Saturday, December 29, 2012

boob decisions

Since my last appointment with the plasic surgeon I have been thinking a lot about what I want to do with my fake boob (foob).   I hate my tissue expander.  I HATE it.  The last fill I had made it even worse.  I now have broken blood vessels across my skin because it is pulled so tight.  It is also now causing some nerve pain in my arm and all across my chest is just really uncomfortable.  I thought, when I first started all of this, that the idea of an implant would grow on me.  That after having the tissue expander in, I would become okay with the idea of having weird fake shit inside of me.  It hasn't happened yet.  I know that it will be very different from what I have now- but I want to be able to lay on my stomach without it feeling weird, and I don't really want to look like Barbie.  I am sure Jim would like Barbie- but I just don't feel the same way.  If I have an implant, then my other side will not only need a lift- it would probably also need a small implant just so that they look similar.  I hate the idea of that!
I decided to look at all my options again, and I keep coming back to the DIEP.  It is a procedure that uses tummy fat and tissue.  It is a huge operation, with a long painful recovery, and my plastic surgeon does not perform this procedure.  So- it really is a huge pain to change my mind.  It will change a lot of things. 

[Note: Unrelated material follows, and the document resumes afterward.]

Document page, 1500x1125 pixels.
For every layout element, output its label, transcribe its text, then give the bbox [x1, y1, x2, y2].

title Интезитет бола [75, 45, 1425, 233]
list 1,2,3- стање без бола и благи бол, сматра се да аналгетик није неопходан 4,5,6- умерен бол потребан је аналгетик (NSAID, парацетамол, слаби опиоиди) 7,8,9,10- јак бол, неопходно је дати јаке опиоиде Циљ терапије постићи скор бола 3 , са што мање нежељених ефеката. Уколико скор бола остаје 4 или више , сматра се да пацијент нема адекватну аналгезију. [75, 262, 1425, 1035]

There are not very many doctors at all that perform this procedure because it is very complicated and time consuming.  At first, when I was looking for more information, I found a very good practice that performs the DIEP in San Antonio but that is a long drive!  I did finally find a few doctors in Dallas that do this, so while it isn't as close as Fort Worth- it is much closer than San Antonio. 

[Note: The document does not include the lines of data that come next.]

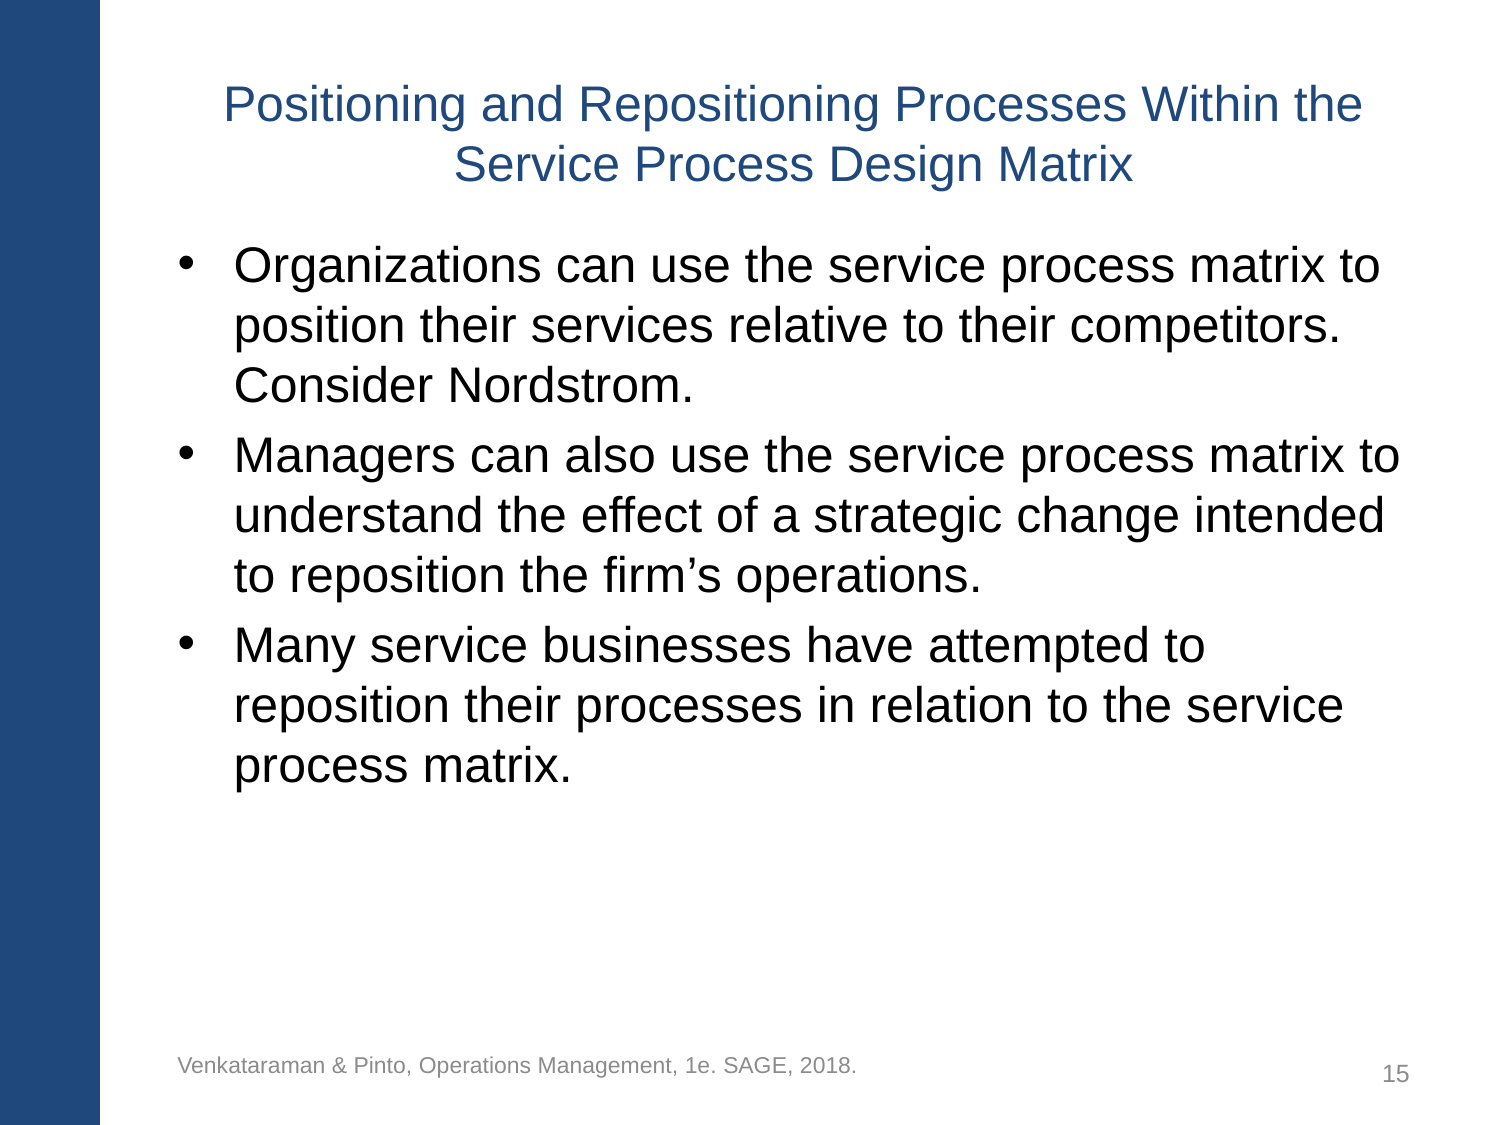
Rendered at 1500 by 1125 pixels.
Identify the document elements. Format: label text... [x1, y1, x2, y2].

footer Venkataraman & Pinto, Operations Management, 1e. SAGE, 2018. [162, 1042, 1313, 1103]
title Positioning and Repositioning Processes Within the Service Process Design Matrix [162, 37, 1425, 224]
slide_number 15 [1350, 1042, 1425, 1103]
list Organizations can use the service process matrix to position their services relative to their competitors. Consider Nordstrom. Managers can also use the service process matrix to understand the effect of a strategic change intended to reposition the firm’s operations. Many service businesses have attempted to reposition their processes in relation to the service process matrix. [162, 224, 1425, 1013]
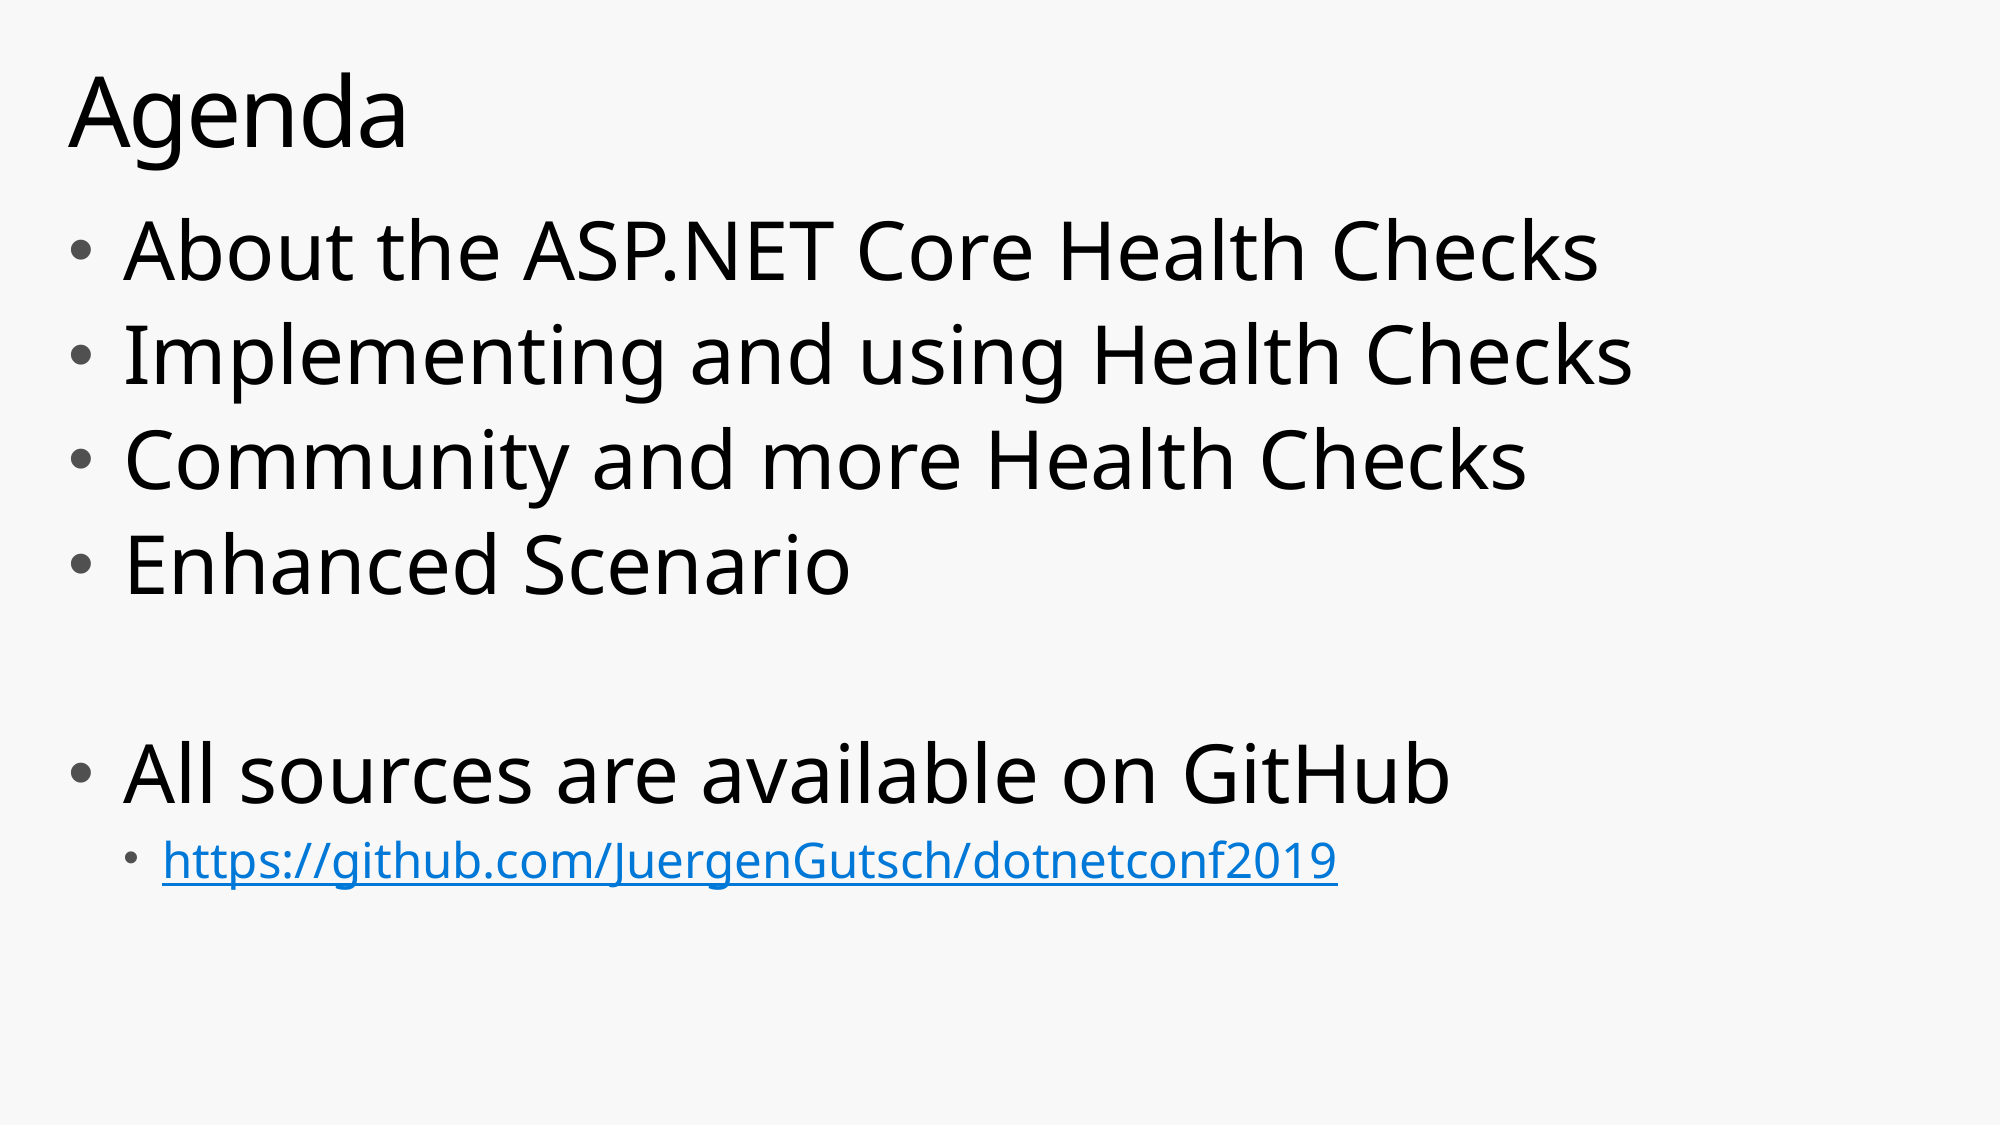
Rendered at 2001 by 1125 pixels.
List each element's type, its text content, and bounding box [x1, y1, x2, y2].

list About the ASP.NET Core Health Checks Implementing and using Health Checks Community and more Health Checks Enhanced Scenario All sources are available on GitHub https://github.com/JuergenGutsch/dotnetconf2019 [44, 196, 1956, 925]
title Agenda [44, 47, 1957, 196]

I had an appointment with my plastic surgeon yesterday.  I was supposed to get my last fill.  I was very nervous about going because I knew I needed to talk to him about wanting the DIEP, and I was afraid that he would say it wasn't a good idea for me to have this procedure, and that we would part on bad terms.  Thankfully he is a much better doctor than that.  He said that he knows doctors in Dallas that do only this kind of procedure, so they are very practiced- and he would be happy to refer me to them- he also looked at my (ample) stomach, and said I would be a very good candidate for the DIEP.  I was so happy that he was okay with me at least looking into that as an option.  He wants to see me again in a month to find out what the radiation doctor has decided- and then I guess we will go from there!